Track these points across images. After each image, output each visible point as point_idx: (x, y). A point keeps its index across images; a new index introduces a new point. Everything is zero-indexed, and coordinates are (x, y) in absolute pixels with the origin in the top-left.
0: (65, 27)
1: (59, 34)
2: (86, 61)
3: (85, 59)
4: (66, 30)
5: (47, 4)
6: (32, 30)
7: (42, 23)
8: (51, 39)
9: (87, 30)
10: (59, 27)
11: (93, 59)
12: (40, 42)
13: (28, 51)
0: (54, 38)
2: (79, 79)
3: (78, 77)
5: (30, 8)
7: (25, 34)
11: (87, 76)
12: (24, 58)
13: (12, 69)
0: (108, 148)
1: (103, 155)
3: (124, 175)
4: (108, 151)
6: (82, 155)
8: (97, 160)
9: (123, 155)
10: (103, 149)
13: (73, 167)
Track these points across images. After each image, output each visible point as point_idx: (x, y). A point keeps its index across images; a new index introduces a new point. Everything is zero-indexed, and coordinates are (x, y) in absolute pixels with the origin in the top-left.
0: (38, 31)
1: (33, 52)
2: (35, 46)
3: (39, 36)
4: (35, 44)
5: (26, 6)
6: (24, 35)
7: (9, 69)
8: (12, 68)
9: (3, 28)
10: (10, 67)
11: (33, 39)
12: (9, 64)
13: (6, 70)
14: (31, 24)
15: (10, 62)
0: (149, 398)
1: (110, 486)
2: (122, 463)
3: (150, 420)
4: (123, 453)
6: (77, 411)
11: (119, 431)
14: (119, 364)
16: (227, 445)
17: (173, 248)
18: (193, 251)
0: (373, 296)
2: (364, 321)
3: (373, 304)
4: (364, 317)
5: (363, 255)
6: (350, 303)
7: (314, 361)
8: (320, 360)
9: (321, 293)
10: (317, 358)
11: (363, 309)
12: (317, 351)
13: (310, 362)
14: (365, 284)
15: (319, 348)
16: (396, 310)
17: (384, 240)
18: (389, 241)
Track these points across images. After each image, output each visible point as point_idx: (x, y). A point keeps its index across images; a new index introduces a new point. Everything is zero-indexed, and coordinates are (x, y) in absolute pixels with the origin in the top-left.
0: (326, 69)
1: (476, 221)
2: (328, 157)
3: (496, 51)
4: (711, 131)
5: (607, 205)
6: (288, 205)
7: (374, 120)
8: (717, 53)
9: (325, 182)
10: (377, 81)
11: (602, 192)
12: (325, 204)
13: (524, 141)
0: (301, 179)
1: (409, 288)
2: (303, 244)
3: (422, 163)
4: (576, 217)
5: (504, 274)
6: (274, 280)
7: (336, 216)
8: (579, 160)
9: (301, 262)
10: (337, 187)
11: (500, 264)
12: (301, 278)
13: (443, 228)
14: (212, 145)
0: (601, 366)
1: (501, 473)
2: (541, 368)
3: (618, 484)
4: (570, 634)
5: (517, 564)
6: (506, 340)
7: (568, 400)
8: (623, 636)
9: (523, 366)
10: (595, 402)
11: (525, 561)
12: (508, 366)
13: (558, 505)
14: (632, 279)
========================================
→ **THE PROBLEM**
Edit the listing above so that each "top-left" reads "upper-left" instead, and leave everything else unchanged.

→ **TASK SOLUTION**
Track these points across images. After each image, output each visible point as point_idx: (x, y). A point keeps its index across images; a new index introduces a new point. Everything is zero-indexed, and coordinates are (x, y) in absolute pixels with the origin in the upper-left.
0: (65, 27)
1: (59, 34)
2: (86, 61)
3: (85, 59)
4: (66, 30)
5: (47, 4)
6: (32, 30)
7: (42, 23)
8: (51, 39)
9: (87, 30)
10: (59, 27)
11: (93, 59)
12: (40, 42)
13: (28, 51)
0: (54, 38)
2: (79, 79)
3: (78, 77)
5: (30, 8)
7: (25, 34)
11: (87, 76)
12: (24, 58)
13: (12, 69)
0: (108, 148)
1: (103, 155)
3: (124, 175)
4: (108, 151)
6: (82, 155)
8: (97, 160)
9: (123, 155)
10: (103, 149)
13: (73, 167)
Track these points across images. After each image, output each visible point as point_idx: (x, y). A point keeps its index across images; a new index introduces a new point. Everything is zero-indexed, and coordinates are (x, y) in absolute pixels with the origin in the upper-left.
0: (38, 31)
1: (33, 52)
2: (35, 46)
3: (39, 36)
4: (35, 44)
5: (26, 6)
6: (24, 35)
7: (9, 69)
8: (12, 68)
9: (3, 28)
10: (10, 67)
11: (33, 39)
12: (9, 64)
13: (6, 70)
14: (31, 24)
15: (10, 62)
0: (149, 398)
1: (110, 486)
2: (122, 463)
3: (150, 420)
4: (123, 453)
6: (77, 411)
11: (119, 431)
14: (119, 364)
16: (227, 445)
17: (173, 248)
18: (193, 251)
0: (373, 296)
2: (364, 321)
3: (373, 304)
4: (364, 317)
5: (363, 255)
6: (350, 303)
7: (314, 361)
8: (320, 360)
9: (321, 293)
10: (317, 358)
11: (363, 309)
12: (317, 351)
13: (310, 362)
14: (365, 284)
15: (319, 348)
16: (396, 310)
17: (384, 240)
18: (389, 241)
Track these points across images. After each image, output each visible point as point_idx: (x, y). A point keeps its index across images; a new index introduces a new point. Everything is zero-indexed, and coordinates are (x, y) in absolute pixels with the origin in the upper-left.
0: (326, 69)
1: (476, 221)
2: (328, 157)
3: (496, 51)
4: (711, 131)
5: (607, 205)
6: (288, 205)
7: (374, 120)
8: (717, 53)
9: (325, 182)
10: (377, 81)
11: (602, 192)
12: (325, 204)
13: (524, 141)
0: (301, 179)
1: (409, 288)
2: (303, 244)
3: (422, 163)
4: (576, 217)
5: (504, 274)
6: (274, 280)
7: (336, 216)
8: (579, 160)
9: (301, 262)
10: (337, 187)
11: (500, 264)
12: (301, 278)
13: (443, 228)
14: (212, 145)
0: (601, 366)
1: (501, 473)
2: (541, 368)
3: (618, 484)
4: (570, 634)
5: (517, 564)
6: (506, 340)
7: (568, 400)
8: (623, 636)
9: (523, 366)
10: (595, 402)
11: (525, 561)
12: (508, 366)
13: (558, 505)
14: (632, 279)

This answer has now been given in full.